Thanks for reaching out to us about the recent bill in Australia. We love that our customers care about their digital rights and want to find out more about how companies are looking after their information.
The police can't intercept, access or modify your messages without us receiving a warrant, and we take our duty of care seriously. Fastmail responds to well formed warrants only and challenges requests for access that are inappropriate, either in scope (not adequately targeted), or depth (asking for information that seems out of proportion to what's being investigated). We will continue to do so, for any legislation that applies to us both now and in the future.
The new bill still doesn't allow 'trawling' for suspicious data: they can't request access to a wide variety of accounts hoping they'll come across something of interest. They need to have a particular account under suspicion and something that gives them grounds for that suspicion, and the offence in question needs to be suitably severe to be worth the intrusion.
Where we are permitted under a warrant, we will notify the accountholder of the access request, and due to our existing measures to help customers stay aware of any hackers compromising their account, police can't also enter your account without leaving evidence you can see.
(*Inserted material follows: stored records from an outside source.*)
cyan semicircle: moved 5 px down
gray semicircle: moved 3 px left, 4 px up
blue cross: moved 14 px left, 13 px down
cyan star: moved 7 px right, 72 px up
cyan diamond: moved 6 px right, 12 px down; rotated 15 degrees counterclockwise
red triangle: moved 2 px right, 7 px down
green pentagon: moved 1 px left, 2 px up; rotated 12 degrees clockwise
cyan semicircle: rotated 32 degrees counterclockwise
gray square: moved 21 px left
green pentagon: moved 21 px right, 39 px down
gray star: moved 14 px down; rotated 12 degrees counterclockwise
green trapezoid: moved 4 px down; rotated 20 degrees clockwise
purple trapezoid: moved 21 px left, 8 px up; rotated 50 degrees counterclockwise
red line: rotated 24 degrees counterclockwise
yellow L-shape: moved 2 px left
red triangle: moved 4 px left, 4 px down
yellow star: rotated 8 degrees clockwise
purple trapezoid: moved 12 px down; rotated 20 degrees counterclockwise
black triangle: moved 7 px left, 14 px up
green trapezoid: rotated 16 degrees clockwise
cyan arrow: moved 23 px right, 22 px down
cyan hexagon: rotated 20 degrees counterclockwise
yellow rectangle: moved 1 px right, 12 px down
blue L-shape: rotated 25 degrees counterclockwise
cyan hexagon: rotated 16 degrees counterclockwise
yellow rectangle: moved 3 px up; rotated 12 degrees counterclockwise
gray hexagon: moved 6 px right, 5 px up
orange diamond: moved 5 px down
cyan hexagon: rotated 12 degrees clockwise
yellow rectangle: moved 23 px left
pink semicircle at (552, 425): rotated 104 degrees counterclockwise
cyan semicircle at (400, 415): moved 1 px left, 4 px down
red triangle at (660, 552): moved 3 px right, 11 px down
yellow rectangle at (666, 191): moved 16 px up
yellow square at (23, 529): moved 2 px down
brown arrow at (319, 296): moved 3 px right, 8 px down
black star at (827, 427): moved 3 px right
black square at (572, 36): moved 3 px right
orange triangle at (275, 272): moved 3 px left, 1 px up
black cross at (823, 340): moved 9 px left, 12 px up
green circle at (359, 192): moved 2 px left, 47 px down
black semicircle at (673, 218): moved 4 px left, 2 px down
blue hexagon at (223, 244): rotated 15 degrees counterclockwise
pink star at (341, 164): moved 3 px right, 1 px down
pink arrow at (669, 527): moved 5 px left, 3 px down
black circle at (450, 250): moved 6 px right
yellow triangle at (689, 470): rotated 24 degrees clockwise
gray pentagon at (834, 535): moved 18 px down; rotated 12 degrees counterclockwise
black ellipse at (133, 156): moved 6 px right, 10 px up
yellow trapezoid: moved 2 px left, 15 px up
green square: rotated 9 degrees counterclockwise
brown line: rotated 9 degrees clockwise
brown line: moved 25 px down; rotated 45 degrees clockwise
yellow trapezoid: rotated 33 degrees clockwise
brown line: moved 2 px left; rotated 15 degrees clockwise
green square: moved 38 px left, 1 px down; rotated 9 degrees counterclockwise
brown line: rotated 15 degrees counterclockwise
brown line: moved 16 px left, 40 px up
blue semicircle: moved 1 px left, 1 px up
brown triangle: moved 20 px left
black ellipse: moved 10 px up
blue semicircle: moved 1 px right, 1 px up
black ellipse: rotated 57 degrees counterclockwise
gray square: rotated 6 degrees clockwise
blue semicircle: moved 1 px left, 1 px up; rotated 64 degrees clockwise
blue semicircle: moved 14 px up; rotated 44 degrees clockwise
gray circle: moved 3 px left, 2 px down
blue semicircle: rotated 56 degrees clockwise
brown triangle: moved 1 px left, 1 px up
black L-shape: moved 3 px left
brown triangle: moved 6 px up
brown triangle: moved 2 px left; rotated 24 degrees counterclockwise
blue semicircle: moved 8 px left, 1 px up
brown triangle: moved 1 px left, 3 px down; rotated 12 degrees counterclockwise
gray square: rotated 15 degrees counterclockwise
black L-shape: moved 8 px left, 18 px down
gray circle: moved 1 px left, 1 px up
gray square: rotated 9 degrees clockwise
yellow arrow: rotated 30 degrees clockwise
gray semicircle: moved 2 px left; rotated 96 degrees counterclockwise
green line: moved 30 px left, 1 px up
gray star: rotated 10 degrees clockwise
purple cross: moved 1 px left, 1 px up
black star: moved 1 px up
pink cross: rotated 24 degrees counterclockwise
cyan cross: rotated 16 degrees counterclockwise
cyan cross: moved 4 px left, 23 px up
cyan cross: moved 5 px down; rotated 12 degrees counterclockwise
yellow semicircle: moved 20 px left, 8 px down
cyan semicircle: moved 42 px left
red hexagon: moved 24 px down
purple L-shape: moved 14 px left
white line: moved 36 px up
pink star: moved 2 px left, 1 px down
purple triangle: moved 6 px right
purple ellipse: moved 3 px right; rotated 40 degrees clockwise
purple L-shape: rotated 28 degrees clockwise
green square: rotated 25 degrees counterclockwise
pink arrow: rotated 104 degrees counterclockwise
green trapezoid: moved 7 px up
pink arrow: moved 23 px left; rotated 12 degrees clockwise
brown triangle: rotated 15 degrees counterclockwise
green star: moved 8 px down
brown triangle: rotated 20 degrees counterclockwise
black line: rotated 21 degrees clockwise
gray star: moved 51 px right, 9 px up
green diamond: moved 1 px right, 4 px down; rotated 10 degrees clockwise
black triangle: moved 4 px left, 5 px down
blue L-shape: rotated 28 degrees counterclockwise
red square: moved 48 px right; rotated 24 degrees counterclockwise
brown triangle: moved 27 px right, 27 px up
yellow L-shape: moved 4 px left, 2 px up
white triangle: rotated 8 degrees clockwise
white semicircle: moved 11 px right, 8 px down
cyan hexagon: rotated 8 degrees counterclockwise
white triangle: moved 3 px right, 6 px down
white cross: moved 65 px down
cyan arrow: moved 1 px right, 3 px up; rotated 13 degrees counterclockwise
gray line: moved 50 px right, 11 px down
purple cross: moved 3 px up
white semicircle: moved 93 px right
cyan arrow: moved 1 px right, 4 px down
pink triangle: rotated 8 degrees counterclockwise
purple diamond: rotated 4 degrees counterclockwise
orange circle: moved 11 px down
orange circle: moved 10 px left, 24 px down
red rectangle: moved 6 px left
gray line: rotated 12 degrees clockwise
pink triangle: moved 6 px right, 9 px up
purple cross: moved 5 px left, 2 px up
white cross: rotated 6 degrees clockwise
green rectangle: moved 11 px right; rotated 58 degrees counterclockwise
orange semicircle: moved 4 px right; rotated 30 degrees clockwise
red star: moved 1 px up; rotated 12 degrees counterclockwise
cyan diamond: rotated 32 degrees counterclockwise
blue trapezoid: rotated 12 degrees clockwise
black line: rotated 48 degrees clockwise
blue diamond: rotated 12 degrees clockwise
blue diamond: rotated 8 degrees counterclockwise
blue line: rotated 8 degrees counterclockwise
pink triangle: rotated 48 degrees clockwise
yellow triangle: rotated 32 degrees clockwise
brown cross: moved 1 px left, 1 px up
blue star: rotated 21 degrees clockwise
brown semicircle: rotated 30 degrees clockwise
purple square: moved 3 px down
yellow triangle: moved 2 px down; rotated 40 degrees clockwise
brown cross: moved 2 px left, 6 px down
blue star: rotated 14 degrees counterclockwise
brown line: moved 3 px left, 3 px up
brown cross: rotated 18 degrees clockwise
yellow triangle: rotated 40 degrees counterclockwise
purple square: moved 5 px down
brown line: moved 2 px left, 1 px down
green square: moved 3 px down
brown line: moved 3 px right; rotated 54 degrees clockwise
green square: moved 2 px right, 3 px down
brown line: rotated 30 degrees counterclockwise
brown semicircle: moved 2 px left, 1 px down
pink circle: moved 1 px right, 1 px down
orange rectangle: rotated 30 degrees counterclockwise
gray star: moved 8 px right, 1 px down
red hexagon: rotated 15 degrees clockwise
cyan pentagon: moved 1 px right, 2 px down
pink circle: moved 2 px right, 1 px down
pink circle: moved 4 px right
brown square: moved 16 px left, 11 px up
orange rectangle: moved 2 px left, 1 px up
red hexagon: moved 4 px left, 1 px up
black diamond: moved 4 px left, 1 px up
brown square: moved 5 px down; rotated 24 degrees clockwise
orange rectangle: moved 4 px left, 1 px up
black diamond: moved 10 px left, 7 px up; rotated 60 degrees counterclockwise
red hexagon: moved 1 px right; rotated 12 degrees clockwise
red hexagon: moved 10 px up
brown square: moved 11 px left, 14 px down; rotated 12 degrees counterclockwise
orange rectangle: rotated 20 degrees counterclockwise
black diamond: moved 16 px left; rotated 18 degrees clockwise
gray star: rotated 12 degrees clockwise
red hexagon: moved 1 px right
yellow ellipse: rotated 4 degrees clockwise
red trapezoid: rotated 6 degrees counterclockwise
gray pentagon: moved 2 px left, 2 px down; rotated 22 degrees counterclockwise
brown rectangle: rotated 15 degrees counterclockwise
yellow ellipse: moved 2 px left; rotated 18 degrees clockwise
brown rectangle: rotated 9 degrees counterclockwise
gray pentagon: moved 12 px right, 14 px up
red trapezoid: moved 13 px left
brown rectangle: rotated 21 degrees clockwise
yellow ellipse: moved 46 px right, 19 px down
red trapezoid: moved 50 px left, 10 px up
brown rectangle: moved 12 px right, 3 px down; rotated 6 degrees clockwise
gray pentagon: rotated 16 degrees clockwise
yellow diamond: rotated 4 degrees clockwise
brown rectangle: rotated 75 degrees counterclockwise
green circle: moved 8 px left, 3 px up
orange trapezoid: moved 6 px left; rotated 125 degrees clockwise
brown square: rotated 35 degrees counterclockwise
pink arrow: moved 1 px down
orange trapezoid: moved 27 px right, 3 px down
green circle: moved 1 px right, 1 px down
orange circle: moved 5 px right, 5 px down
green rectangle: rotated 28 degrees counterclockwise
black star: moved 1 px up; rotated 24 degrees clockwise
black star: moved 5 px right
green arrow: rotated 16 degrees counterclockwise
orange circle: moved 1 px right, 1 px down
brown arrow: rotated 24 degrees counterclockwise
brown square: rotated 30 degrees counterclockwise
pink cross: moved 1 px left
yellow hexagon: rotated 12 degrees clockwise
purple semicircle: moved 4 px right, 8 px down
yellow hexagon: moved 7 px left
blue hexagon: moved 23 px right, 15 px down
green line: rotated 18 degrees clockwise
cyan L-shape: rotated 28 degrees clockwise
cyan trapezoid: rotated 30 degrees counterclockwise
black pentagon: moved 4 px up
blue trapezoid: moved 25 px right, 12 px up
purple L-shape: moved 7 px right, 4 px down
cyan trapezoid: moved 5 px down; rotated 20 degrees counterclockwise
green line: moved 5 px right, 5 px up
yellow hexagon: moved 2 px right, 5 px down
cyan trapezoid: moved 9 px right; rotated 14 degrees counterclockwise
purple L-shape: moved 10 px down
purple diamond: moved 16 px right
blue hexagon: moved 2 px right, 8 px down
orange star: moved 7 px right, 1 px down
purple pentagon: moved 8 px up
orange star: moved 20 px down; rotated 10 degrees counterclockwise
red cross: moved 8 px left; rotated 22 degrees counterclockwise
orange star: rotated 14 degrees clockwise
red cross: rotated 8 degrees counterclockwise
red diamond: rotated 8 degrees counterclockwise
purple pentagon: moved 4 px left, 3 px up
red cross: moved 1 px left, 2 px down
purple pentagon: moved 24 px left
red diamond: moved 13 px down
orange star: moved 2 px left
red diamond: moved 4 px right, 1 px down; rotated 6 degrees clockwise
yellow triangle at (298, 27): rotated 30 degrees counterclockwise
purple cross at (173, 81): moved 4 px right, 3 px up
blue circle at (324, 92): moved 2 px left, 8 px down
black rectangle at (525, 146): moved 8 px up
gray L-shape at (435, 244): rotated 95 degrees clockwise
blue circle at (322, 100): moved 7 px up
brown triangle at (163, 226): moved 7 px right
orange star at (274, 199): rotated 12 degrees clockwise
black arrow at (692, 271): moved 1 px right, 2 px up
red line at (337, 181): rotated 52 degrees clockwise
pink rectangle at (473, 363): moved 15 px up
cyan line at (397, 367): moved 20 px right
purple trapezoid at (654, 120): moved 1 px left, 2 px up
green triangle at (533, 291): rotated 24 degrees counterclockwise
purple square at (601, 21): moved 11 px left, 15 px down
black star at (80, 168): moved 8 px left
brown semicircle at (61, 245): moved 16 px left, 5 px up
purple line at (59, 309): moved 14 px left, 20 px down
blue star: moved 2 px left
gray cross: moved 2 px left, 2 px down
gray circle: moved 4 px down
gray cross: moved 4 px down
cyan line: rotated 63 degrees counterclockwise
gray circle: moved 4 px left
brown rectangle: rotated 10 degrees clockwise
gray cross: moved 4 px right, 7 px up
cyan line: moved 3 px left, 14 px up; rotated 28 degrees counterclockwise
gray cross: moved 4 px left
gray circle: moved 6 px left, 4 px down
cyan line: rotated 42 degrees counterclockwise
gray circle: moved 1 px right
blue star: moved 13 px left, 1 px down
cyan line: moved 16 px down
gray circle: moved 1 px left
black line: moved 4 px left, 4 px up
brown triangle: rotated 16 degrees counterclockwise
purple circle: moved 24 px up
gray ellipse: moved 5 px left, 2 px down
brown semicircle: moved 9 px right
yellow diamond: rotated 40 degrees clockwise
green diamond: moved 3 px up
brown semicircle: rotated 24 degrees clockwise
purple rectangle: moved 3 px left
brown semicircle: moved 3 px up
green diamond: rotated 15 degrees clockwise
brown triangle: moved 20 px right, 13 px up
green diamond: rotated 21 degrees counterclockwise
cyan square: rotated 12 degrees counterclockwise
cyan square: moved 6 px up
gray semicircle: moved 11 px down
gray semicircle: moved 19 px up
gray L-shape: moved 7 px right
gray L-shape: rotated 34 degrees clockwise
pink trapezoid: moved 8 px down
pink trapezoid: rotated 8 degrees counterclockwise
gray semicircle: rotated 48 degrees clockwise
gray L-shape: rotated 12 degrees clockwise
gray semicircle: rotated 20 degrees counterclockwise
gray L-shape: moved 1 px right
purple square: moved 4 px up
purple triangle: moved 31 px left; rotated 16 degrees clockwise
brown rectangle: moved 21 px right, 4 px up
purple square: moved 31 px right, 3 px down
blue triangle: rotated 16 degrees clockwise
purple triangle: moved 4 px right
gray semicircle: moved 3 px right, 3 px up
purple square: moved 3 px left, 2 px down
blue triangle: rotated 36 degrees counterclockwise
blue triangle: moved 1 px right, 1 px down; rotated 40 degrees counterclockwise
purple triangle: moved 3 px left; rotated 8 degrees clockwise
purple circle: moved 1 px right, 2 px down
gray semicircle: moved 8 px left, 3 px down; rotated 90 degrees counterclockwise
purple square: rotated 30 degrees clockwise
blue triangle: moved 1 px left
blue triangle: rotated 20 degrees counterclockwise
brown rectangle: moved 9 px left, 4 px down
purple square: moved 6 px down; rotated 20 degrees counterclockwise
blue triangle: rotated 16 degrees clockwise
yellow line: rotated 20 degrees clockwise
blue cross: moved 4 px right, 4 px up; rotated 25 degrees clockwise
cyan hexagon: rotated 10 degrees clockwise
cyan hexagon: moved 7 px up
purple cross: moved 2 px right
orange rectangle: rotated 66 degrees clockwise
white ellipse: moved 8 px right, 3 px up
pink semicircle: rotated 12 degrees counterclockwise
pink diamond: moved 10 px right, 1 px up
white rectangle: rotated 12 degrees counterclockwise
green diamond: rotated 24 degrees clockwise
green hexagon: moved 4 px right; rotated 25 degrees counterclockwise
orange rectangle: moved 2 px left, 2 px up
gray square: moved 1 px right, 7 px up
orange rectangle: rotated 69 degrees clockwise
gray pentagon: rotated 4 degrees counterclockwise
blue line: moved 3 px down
What this means for you: Fastmail remains a privacy-first provider. We will comply with our legislated duties, while taking care to ensure that we do not act unless compelled by law and that all legislated preconditions have been properly satisfied. Your data remains under your control and you can rest comfortably knowing that your account won't get caught up in a surveillance net.
Ugh.
> The police can't intercept, access or modify your messages without us receiving a warrant
So, unlike virtually every other democracy, Australia has granted law enforcement power to surreptitiously modify data owned by others.[1]
> Fastmail remains a privacy-first provider
Does not seem possible unless they move operations to a more privacy-respecting country.